It's simply not true that political boundaries don't factor in. They're a massive part - most obviously, consider extradition or whether the attacker's government will cooperate with the US.

* I say many, but it's more like "it happens", but it feels important to point out.



I always thought it would be fun, if one had enough pull, to get a Letter of Marque and Reprisal issued to oneself snuck onto one of the giant omnibus bills that nobody in the Congress reads in its entirety before voting on it. It could easily be interpreted to cover cyberprivateering.


It is absolutely trivial for an attacker in the US or anywhere to make their ransomware attack appear to come from Russia (to someone who doesn’t know that).

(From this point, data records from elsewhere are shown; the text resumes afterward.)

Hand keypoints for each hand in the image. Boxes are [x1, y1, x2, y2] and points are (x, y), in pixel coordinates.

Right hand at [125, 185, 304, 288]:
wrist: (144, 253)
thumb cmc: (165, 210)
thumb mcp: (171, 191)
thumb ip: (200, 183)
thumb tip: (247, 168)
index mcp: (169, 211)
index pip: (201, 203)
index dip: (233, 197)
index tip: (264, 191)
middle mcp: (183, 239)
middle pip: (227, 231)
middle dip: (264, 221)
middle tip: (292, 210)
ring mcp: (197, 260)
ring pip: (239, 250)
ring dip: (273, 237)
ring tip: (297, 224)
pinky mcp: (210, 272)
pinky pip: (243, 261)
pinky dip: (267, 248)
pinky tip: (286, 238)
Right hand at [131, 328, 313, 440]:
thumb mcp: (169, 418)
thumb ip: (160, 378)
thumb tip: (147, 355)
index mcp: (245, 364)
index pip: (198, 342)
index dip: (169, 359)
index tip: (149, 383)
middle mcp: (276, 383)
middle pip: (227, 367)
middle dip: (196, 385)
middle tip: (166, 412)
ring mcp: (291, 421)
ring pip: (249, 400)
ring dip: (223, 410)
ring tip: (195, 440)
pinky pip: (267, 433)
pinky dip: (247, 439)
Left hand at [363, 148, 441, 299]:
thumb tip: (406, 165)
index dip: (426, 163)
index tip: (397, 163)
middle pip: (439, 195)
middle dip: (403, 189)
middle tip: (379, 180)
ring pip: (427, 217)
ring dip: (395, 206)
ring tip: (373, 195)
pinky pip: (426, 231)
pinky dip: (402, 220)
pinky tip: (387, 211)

I don't see how that's relevant to the incentives of foreign enemies attacking us. As I said, there are many. It basically stops being criminal activity.

Do you really think that's not the case, or that that isn't going to considerably skew where these attacks come from?


I think he's making the point that the attributions of "This came from <insert geopolitical enemy here>" are without any evidence. How exactly do you determine that a hack originated in Russia when Russian ips will not hand over their traffic to US authorities? Just because a lot of illicit web traffic originates from Israeli servers, for example, does not mean that it originated in Israel. In reality, our cyber security agencies have no idea where these guys are coming from: it COULD very well be from Russia, sure, but it could also be from your neighbor next door who vpn'd in through a chain of servers starting in france and ending in mali.


> I think he's making the point that the attributions of "This came from <insert geopolitical enemy here>" are without any evidence.

Badly, I guess, because no one has mentioned evidence or a lack of evidence anywhere in the thread.

> How exactly do you determine that a hack originated in Russia when Russian ips will not hand over their traffic to US authorities?

There are a lot of different ways. GEOIP is just one method. Examining the artifacts for code-reuse from other malware is another big one. Looking at the types of attacks is another ie: "this malware uses these techniques, and these are favored by groups 1,2,3".

There's a lot more to it than that, and not all of it is public. I've seen attribution done through backdoor channels that were not strictly legal.

> In reality, our cyber security agencies have no idea where these guys are coming from

No, more often than not we definitely do.